Neler oluyor memlekette
Bütün
ideoloji üretme ve yayma organları Yeni Osmanlıcıların Suriye ve Libya
savaşında izlediği politikanın ne kadar haklı ve doğru olduğu yayınlarının
yapıldığı bugünlerde memlekette nelerin olduğunu unutturuyor.
Bütün
istibdat yönetimleri yönettikleri toplumu iç sorunlarından uzaklaştırmak için
"dış düşman" üretirler. Böylece halkı "vatanın tehlikede"

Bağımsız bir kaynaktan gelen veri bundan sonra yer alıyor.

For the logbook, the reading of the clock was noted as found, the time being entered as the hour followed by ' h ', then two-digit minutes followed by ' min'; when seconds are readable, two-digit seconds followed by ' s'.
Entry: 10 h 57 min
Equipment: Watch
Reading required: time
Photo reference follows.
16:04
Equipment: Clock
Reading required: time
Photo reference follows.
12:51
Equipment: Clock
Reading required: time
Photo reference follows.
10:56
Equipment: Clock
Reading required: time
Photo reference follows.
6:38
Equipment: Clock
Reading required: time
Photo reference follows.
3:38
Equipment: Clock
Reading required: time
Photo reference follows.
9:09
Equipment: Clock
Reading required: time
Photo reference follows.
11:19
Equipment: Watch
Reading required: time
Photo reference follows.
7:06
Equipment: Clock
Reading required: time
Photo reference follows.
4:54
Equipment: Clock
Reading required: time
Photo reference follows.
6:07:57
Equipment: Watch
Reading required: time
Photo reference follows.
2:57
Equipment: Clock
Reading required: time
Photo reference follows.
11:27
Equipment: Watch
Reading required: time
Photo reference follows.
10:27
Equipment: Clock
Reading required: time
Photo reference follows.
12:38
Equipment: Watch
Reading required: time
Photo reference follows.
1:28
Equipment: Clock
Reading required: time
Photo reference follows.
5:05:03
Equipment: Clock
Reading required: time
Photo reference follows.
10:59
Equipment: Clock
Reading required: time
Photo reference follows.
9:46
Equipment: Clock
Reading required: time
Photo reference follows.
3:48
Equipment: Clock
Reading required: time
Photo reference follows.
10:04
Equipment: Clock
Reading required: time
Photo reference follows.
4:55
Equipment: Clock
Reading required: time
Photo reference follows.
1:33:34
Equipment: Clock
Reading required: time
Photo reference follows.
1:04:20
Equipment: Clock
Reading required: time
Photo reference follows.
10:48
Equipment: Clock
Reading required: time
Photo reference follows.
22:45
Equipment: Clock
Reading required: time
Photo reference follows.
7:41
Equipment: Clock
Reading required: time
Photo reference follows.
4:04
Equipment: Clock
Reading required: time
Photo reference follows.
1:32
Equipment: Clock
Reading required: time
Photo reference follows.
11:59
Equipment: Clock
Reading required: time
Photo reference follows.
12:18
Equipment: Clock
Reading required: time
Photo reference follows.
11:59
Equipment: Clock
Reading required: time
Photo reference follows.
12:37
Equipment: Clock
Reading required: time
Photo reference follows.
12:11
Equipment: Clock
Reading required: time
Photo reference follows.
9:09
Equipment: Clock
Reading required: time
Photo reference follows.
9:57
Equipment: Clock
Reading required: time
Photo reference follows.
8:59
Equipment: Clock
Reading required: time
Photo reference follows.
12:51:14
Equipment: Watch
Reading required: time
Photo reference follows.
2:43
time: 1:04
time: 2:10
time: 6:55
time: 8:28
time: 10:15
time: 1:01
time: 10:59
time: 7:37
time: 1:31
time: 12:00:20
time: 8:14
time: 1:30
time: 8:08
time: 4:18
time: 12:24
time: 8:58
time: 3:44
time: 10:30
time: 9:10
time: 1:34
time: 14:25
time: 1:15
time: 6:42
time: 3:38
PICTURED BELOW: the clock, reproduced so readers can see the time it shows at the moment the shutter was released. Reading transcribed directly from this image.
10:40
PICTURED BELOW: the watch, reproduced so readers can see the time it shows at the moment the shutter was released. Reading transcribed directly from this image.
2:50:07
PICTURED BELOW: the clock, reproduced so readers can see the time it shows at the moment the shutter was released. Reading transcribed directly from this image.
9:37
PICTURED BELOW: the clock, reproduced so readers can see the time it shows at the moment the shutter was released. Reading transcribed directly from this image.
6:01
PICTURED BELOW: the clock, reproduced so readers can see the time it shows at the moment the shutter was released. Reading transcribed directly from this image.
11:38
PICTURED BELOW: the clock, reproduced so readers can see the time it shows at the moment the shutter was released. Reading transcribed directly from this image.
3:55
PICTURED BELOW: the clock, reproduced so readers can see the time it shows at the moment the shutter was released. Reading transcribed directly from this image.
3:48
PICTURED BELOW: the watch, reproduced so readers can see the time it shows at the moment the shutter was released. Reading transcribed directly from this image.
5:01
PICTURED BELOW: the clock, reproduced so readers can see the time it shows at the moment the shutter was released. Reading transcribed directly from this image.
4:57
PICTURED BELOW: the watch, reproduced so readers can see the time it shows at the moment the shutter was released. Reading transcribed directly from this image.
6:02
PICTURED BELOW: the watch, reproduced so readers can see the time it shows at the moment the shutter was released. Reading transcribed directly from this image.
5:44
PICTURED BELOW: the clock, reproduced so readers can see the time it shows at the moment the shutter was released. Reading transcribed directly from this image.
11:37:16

(!) olduğuna inandırırlar ve hemen "söz konusu vatansa gerisi
teferruattır" söylemine her şeyi bağlarlar. Bir yandan milliyetçi duyguları
teyakkuza geçirirken, her türlü muhalefeti de ezmenin "meşrutiyetini"
yaratmış olurlar.
Fetihçi Yeni
Osmanlıcıların faşist parti ve "Ergenekoncular" ile olan koalisyonu
Suriye ve Libya'da izlediği savaş politikasının başarısızlığa uğramasıyla çözüleceği
ve toplumsal desteğini yitireceği bugünler de daha iyi anlaşılır görülüyor.
Davos'taki
tavır alışıyla Erdoğan'ın İslam alemine lider olma, kimilerine göre halife,
beklentisinin Ortadoğu halklarında tavan yapmasının ardından, sıkı ilişkiler
içinde olduğu Müslüman Kardeşler'in Arap Baharı'nda kimi ülkelerde işbaşına
gelmesiyle eski Osmanlı İmparatorluk sınırlarında nüfus alanları oluşturma
amacını gerçekleştirmek için atağa kalkmasını getirdi. Kendi gücünü aşırı
abartması sonucunda Suriye savaşında sert duvara çarptı.
Suriye
savaşında izlediği politika ile emperyalistler ve Ortadoğu ülkeleri tarafından
yalnızlaştırıldı. Zamanın başbakanı bu tecrit edilmeye "değerli yalnızlık" ifadesi ile
güzelleme yaptı.
Şeriatçı
çetelere "öfkeli Suriyelilerin tepkisi" ve "Rus uçağının düşürme
emrini ben verdim" diyen dönemin başbakanı Davutoğlu'nun başbakanlıktan
uzaklaştırılması sonrası, özür dilenerek, galiba da tazminat ödenerek, Rusya
ile ilişkiler düzeltildi. Samimiyet ve güven içermeyen sadece çıkarlar gereği
Putin ile "can ciğer kuzu sarması" olundu. Ne zaman başımız sıkışsa
telefon ile Putin'e ulaşıldı ama her sorunun çözümünde Rusya S-400 füzeleri
sattı, Nükleer santral ihalelerini aldı, Avrupa'ya doğal gazını ulaştırmak için
memleket topraklarına boru döşedi. Yetmedi, kafa kesen, taşlayarak kadın
öldüren, tarih ve kültür düşmanı şeriatçı çetelerin Suriye'de işgal ettikleri
bölgelerden çıkarılması sorumluluğunu Türkiye'ye yükledi. Şeriatçı çetelerin
hepsinin Suriye'nin İdlip şehrinde toplanmasını sağlayarak onların
silahlandırılması ve M-5, ile M-4 karayollarının bu çetelerden temizlenmesiyle Suriye
yönetiminin inisiyatifine geçmesi antlaşmalarına imza attırılırken Suriye'nin
toprak bütünlüğü de kabul ettirildi ve şu meşhur Soçi Antlaşması imzalandı.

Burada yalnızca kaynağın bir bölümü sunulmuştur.